[Description of the task] Please retype the records below exactly, from the first line through the line containing "- tumour on", and leave out any pictures.

[Stored data]
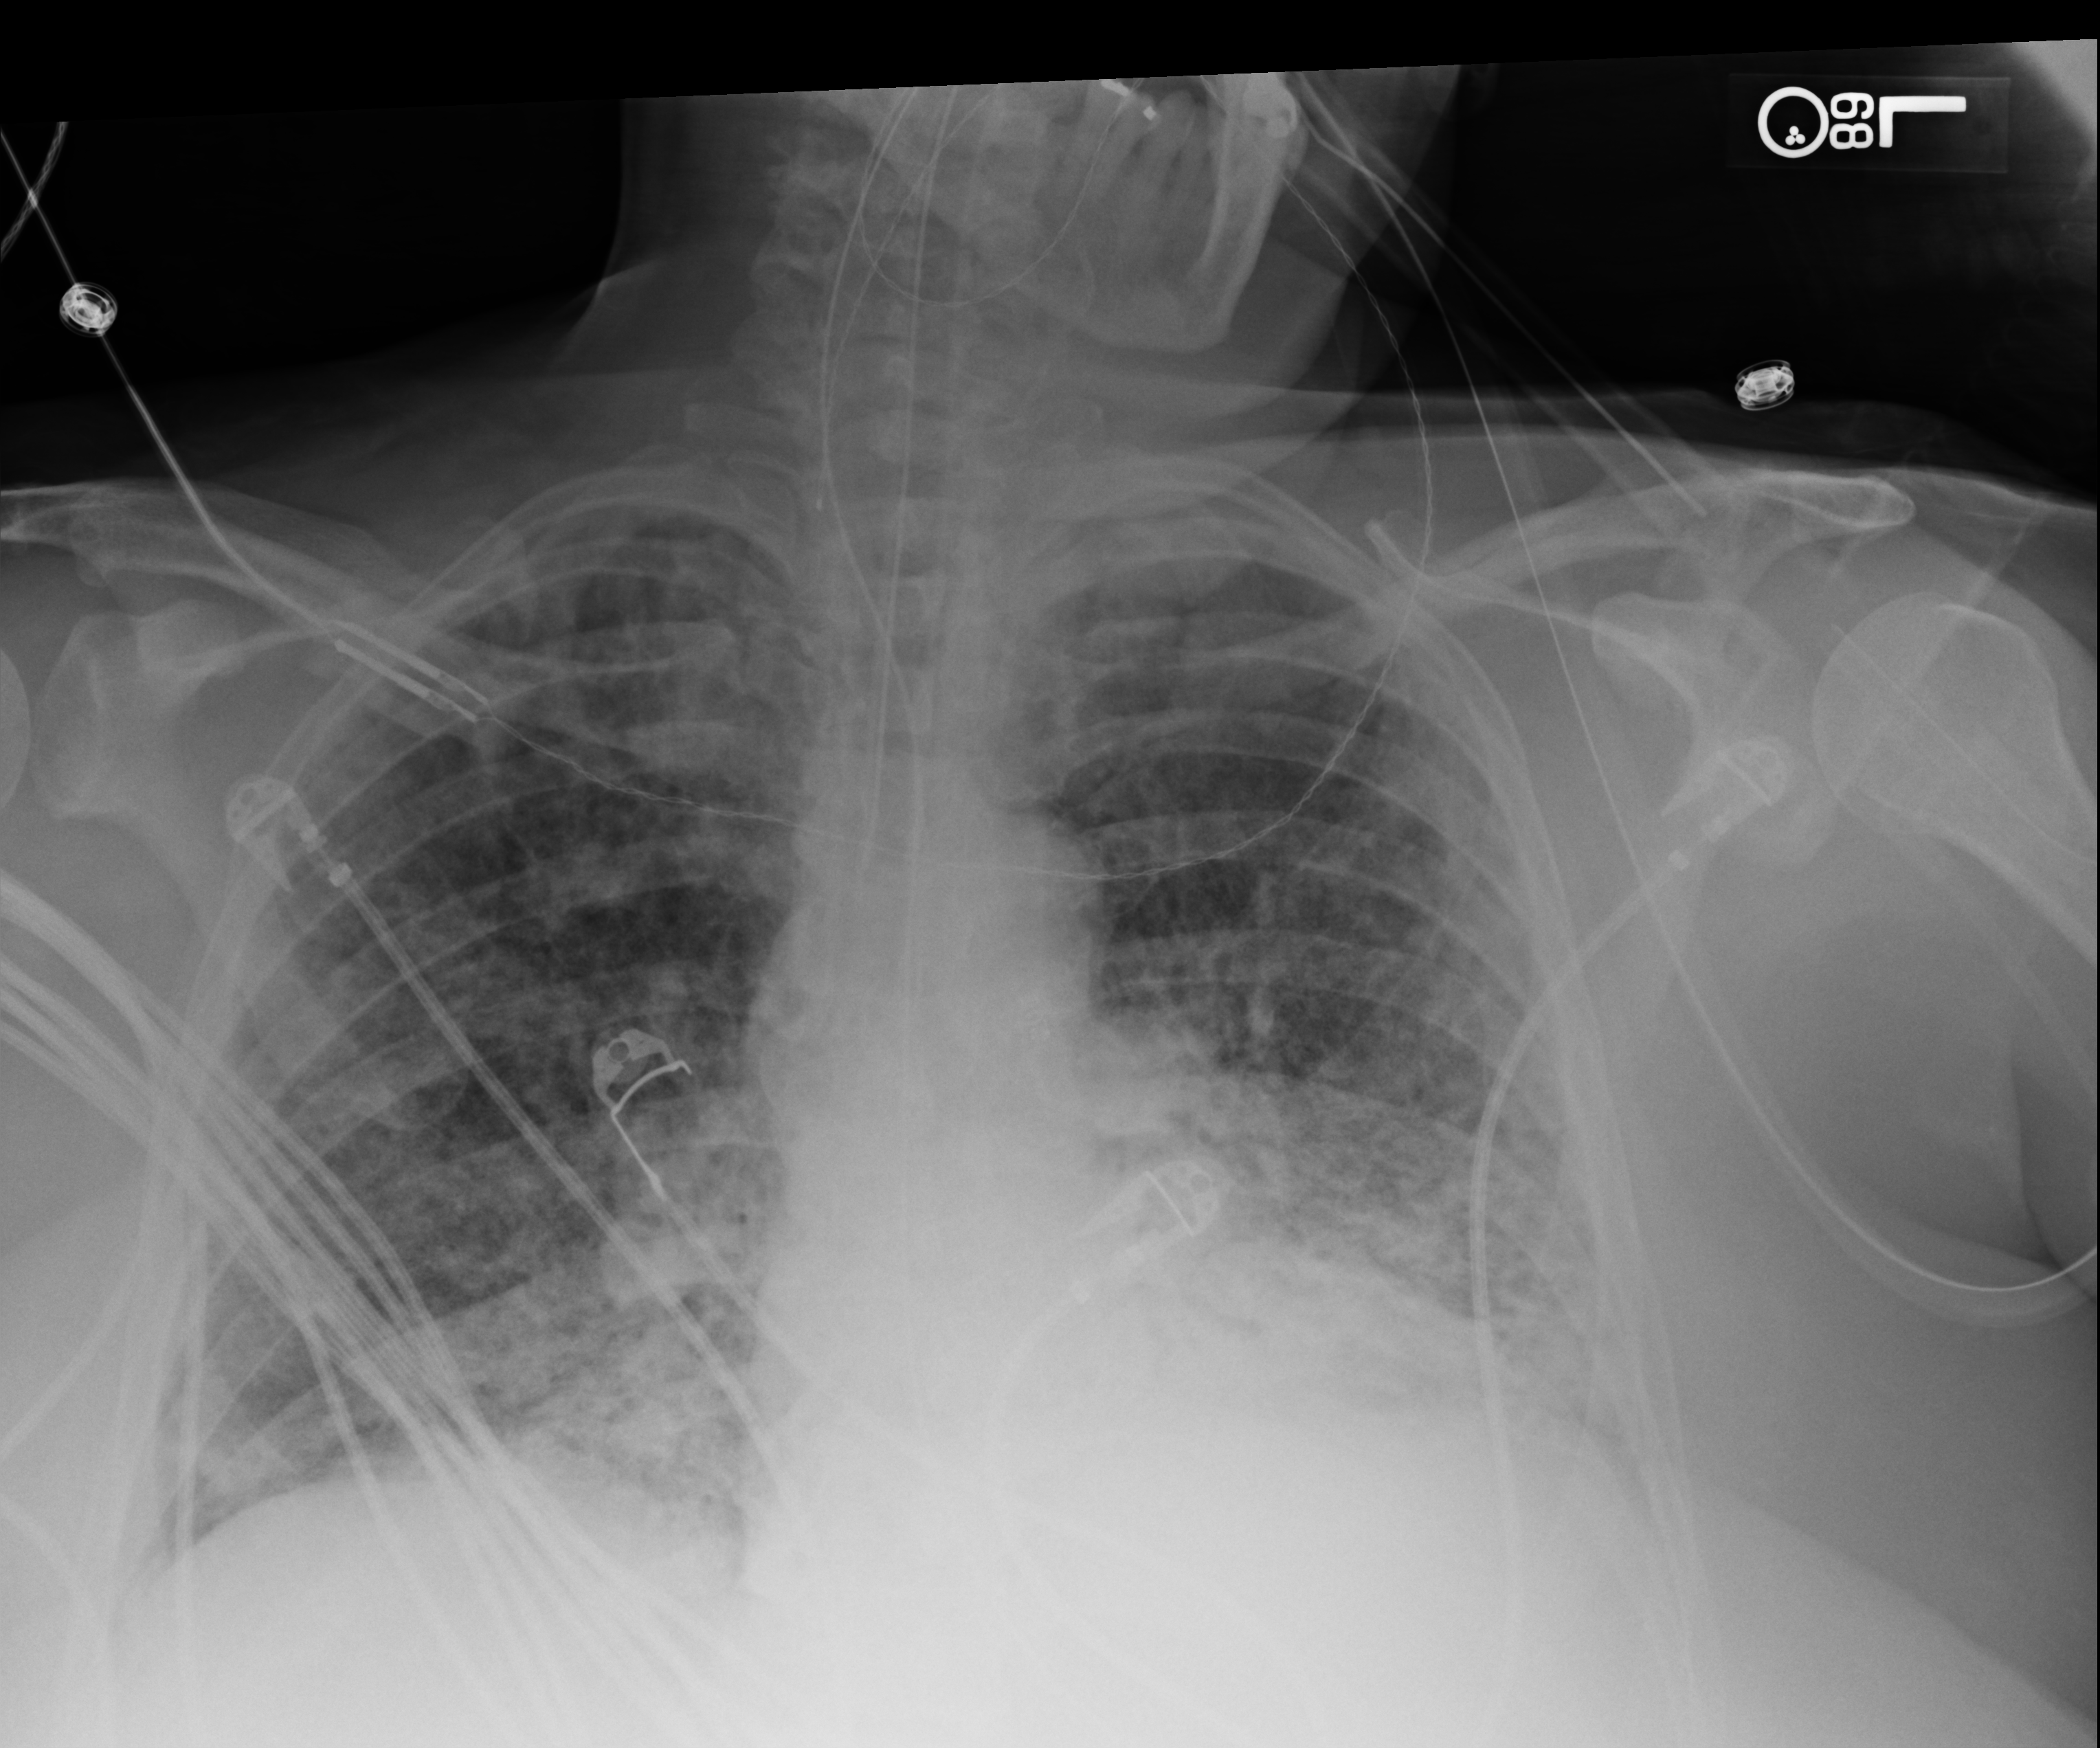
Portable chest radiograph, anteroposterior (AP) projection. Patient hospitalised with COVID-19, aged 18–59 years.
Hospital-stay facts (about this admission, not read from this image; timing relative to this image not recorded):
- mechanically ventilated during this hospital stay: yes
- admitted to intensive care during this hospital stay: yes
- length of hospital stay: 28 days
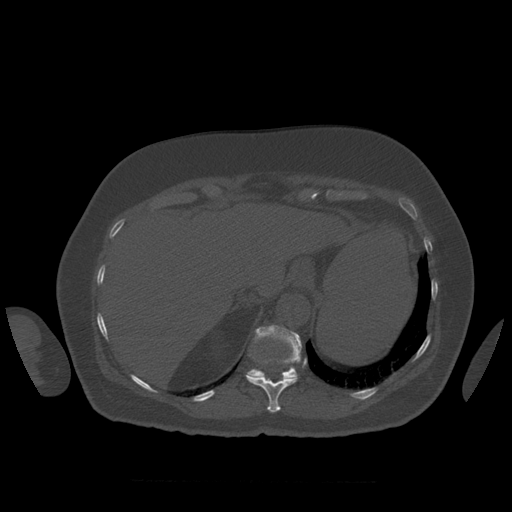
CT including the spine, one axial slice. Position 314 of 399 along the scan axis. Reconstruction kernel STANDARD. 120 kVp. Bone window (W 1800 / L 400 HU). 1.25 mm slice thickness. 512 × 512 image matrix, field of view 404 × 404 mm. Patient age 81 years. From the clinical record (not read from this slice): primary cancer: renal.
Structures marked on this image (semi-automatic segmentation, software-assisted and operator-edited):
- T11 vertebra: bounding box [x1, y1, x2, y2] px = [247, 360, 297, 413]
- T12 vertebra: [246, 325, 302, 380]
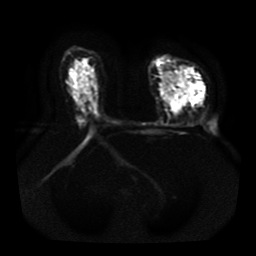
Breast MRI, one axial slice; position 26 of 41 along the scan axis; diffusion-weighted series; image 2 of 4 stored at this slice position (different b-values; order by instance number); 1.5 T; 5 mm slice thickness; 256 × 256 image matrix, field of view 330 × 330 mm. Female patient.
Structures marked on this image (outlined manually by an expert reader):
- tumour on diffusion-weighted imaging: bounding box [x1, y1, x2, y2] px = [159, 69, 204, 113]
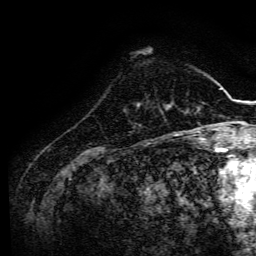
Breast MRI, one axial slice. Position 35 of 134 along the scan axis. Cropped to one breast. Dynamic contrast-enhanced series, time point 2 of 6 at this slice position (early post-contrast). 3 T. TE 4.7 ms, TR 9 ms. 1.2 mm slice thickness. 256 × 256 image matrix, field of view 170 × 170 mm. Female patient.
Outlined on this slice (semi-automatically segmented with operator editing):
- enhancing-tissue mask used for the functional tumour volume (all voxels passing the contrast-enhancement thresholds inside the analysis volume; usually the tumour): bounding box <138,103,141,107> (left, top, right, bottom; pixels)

[Reply to the exercise]
Portable chest radiograph, anteroposterior (AP) projection. Patient hospitalised with COVID-19, aged 18–59 years.
Hospital-stay facts (about this admission, not read from this image; timing relative to this image not recorded):
- mechanically ventilated during this hospital stay: yes
- admitted to intensive care during this hospital stay: yes
- length of hospital stay: 28 days
CT including the spine, one axial slice. Position 314 of 399 along the scan axis. Reconstruction kernel STANDARD. 120 kVp. Bone window (W 1800 / L 400 HU). 1.25 mm slice thickness. 512 × 512 image matrix, field of view 404 × 404 mm. Patient age 81 years. From the clinical record (not read from this slice): primary cancer: renal.
Structures marked on this image (semi-automatic segmentation, software-assisted and operator-edited):
- T11 vertebra: bounding box [x1, y1, x2, y2] px = [247, 360, 297, 413]
- T12 vertebra: [246, 325, 302, 380]
Breast MRI, one axial slice; position 26 of 41 along the scan axis; diffusion-weighted series; image 2 of 4 stored at this slice position (different b-values; order by instance number); 1.5 T; 5 mm slice thickness; 256 × 256 image matrix, field of view 330 × 330 mm. Female patient.
Structures marked on this image (outlined manually by an expert reader):
- tumour on diffusion-weighted imaging: bounding box [x1, y1, x2, y2] px = [159, 69, 204, 113]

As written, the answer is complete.